Data for analysis:
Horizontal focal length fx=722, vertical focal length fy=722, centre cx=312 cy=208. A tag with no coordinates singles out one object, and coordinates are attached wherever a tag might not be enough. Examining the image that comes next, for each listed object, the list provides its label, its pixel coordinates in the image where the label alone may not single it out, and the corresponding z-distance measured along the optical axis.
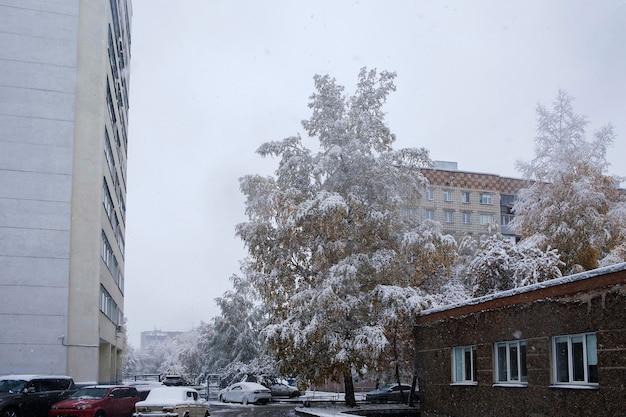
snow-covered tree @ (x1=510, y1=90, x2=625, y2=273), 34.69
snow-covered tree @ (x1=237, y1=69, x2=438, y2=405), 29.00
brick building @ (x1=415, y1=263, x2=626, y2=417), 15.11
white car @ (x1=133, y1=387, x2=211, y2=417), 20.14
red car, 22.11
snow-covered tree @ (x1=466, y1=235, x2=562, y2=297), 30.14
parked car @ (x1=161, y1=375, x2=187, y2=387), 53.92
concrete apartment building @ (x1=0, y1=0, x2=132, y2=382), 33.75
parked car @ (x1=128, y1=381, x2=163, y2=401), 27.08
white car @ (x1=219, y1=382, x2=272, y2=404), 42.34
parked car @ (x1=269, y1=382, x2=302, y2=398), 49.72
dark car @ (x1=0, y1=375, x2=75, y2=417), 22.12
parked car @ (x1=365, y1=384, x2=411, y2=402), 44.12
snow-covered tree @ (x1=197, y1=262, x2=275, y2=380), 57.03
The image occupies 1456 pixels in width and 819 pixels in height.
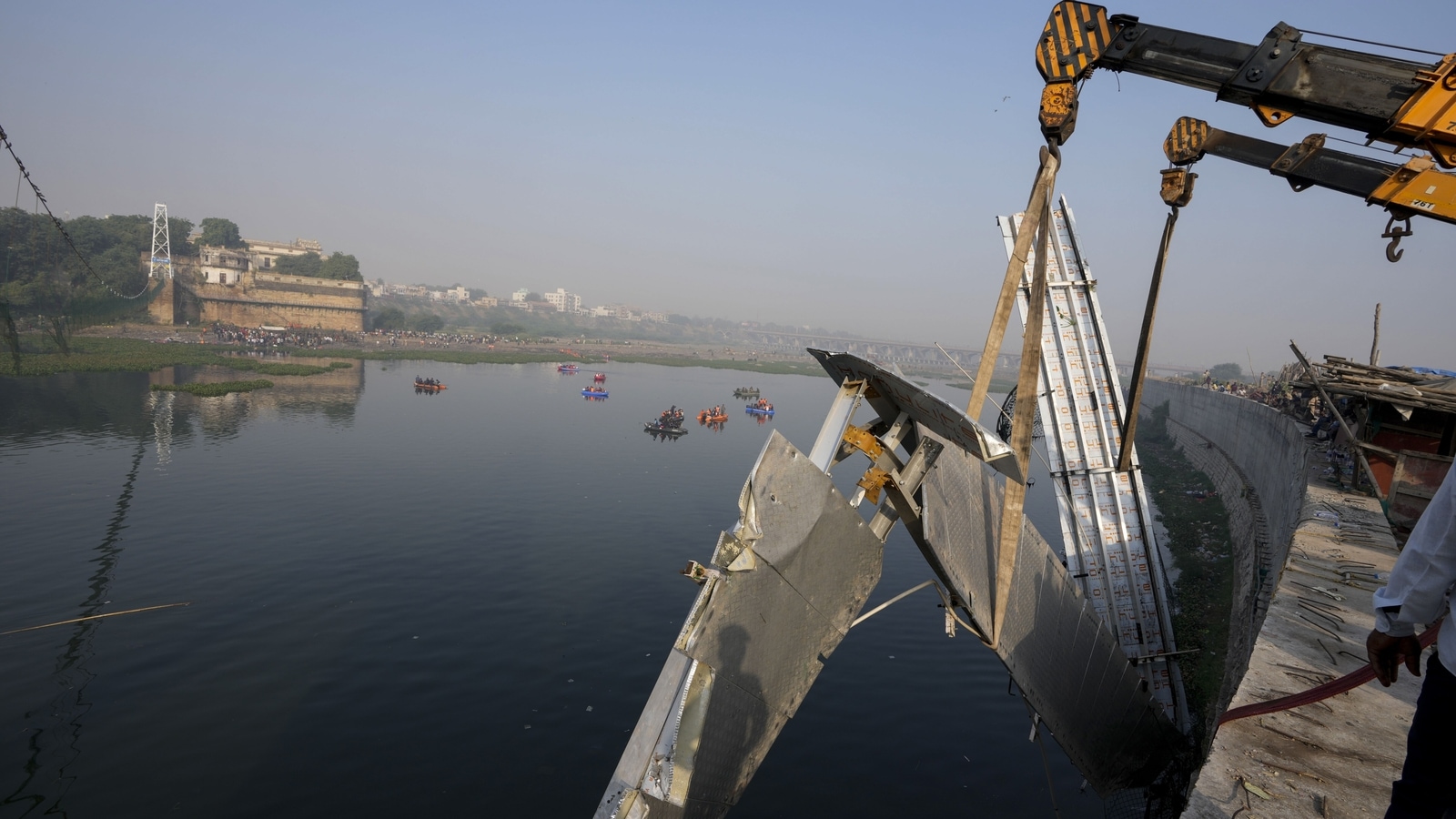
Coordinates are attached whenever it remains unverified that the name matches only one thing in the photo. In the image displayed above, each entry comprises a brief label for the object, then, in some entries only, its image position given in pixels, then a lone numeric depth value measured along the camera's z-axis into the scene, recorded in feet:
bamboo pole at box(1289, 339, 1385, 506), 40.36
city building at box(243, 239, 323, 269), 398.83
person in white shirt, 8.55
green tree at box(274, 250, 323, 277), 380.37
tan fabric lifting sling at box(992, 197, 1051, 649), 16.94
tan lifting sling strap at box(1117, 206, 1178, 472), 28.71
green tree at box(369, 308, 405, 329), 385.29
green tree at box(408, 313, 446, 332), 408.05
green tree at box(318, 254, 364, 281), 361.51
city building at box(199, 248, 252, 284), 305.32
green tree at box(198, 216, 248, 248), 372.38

==

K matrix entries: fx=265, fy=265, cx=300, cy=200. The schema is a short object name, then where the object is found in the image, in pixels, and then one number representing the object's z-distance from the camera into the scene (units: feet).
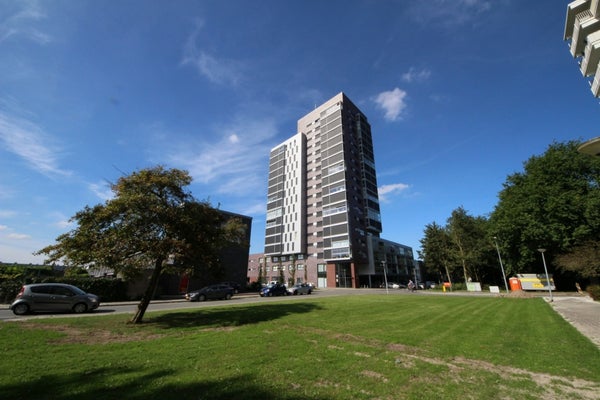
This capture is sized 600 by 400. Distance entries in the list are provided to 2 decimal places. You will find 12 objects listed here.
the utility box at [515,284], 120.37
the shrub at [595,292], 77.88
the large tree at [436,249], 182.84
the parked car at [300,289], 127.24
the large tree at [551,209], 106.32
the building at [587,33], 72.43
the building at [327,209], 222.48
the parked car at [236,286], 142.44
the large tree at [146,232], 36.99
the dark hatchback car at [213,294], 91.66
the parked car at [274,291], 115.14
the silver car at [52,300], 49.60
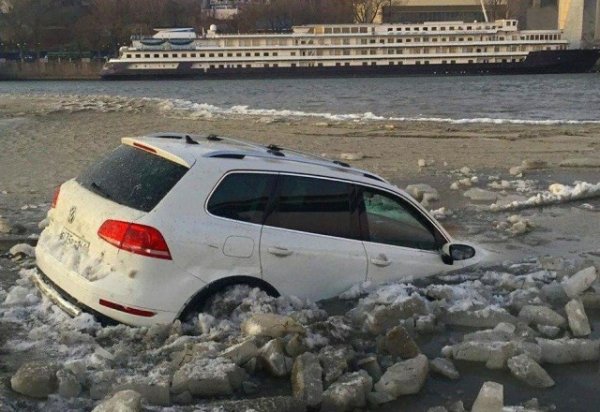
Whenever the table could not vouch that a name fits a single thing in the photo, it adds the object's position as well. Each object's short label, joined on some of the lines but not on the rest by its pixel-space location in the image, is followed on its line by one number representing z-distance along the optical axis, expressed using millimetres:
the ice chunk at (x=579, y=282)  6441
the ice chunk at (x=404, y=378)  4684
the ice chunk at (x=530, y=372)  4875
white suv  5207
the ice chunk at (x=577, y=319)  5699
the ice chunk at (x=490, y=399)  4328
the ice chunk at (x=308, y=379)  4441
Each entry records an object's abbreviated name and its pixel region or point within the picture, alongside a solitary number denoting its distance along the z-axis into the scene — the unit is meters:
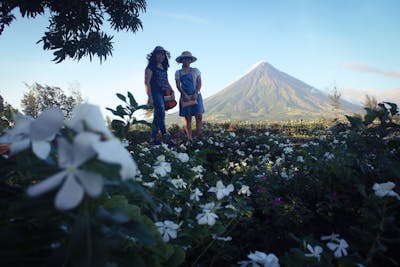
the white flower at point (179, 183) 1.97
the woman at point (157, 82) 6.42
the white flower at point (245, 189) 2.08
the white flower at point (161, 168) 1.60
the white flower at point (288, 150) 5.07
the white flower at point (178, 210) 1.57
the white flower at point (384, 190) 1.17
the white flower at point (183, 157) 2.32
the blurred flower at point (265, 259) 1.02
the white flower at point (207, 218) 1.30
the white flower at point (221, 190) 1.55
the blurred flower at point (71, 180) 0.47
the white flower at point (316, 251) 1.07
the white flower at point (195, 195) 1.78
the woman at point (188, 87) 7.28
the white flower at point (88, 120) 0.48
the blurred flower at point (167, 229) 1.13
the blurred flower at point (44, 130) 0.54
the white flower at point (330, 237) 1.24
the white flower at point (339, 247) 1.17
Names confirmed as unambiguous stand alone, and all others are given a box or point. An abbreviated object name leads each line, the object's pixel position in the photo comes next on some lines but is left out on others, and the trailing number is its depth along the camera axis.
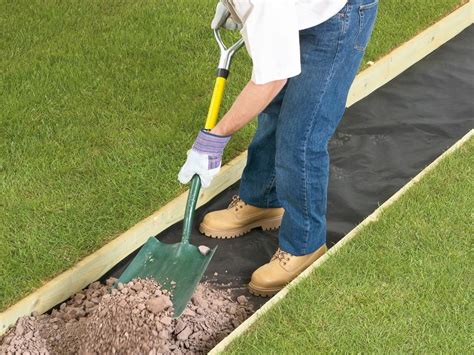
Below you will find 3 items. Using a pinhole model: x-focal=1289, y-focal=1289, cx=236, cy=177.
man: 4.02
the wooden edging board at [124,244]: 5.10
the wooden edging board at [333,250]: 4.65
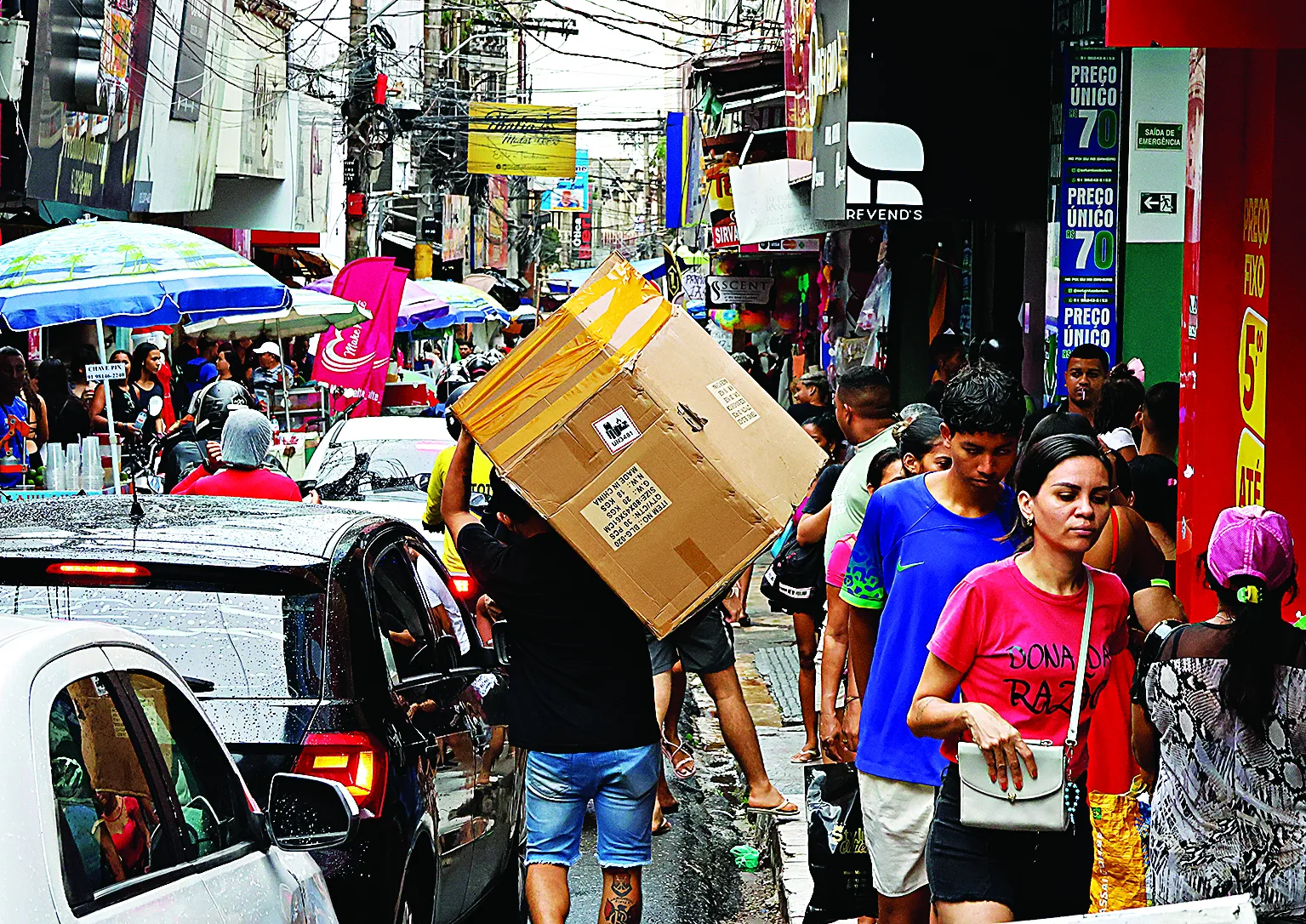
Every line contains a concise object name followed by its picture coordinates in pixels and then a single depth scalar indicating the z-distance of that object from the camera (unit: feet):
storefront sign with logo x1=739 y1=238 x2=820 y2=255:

--

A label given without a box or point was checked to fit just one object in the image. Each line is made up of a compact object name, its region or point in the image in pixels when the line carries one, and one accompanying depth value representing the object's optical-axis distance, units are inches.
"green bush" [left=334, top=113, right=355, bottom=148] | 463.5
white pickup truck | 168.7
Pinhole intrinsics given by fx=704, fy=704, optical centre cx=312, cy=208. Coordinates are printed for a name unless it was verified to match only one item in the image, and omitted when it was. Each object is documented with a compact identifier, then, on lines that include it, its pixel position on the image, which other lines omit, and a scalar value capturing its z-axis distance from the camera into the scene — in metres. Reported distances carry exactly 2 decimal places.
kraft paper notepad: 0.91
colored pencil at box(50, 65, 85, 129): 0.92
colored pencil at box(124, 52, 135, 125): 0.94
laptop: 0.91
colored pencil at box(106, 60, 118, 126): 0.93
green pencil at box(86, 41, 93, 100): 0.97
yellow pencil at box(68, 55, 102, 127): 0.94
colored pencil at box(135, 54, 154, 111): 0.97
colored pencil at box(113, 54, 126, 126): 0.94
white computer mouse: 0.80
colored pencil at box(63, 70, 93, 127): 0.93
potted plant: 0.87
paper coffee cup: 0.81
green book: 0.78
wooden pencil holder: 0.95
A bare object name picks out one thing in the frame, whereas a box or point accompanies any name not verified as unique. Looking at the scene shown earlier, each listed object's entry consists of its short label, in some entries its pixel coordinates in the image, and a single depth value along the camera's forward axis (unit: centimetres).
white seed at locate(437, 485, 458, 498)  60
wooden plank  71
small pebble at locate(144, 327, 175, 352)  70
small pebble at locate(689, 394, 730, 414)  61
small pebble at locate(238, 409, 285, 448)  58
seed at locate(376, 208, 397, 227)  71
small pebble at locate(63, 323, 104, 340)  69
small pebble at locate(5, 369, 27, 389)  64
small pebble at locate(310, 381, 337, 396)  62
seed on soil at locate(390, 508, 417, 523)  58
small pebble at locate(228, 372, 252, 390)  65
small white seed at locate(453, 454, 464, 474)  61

Work request:
From the records above, give again only the part that opens with the line containing "Whenever the table" and closes with the line containing "the blurred flower at point (167, 229) 1.13". Keep both ends but drop the pictures.

Answer to the problem:
Whenever the table could not vouch that a name fits a single thing in the photo, it adds the object's position as well. Each object's short label, joined on some of the lines but not on the rest by its pixel-space location in the image, is followed on its line by one number representing z-distance along the optical axis, expressed using millimetres:
the ice chunk at (x=579, y=282)  6441
the ice chunk at (x=404, y=378)  4684
the ice chunk at (x=530, y=372)  4875
white suv  5207
the ice chunk at (x=577, y=319)  5699
the ice chunk at (x=490, y=399)  4328
the ice chunk at (x=308, y=379)  4441
Each entry records an object's abbreviated name and its pixel region or point within the picture, alongside a solitary number denoting its distance along the z-axis into the scene — the unit is meters:
the white flower at point (179, 183) 1.97
the woman at point (157, 82) 6.42
the white flower at point (245, 189) 2.08
the white flower at point (161, 168) 1.60
the white flower at point (288, 150) 5.07
the white flower at point (178, 210) 1.57
the white flower at point (384, 190) 1.17
the white flower at point (183, 157) 2.32
the blurred flower at point (265, 259) 1.02
the white flower at point (207, 218) 1.30
the white flower at point (221, 190) 1.55
the blurred flower at point (71, 180) 0.47
the white flower at point (316, 251) 1.07
the white flower at point (195, 195) 1.78
the woman at point (188, 87) 7.28
the white flower at point (88, 120) 0.48
the blurred flower at point (167, 229) 1.13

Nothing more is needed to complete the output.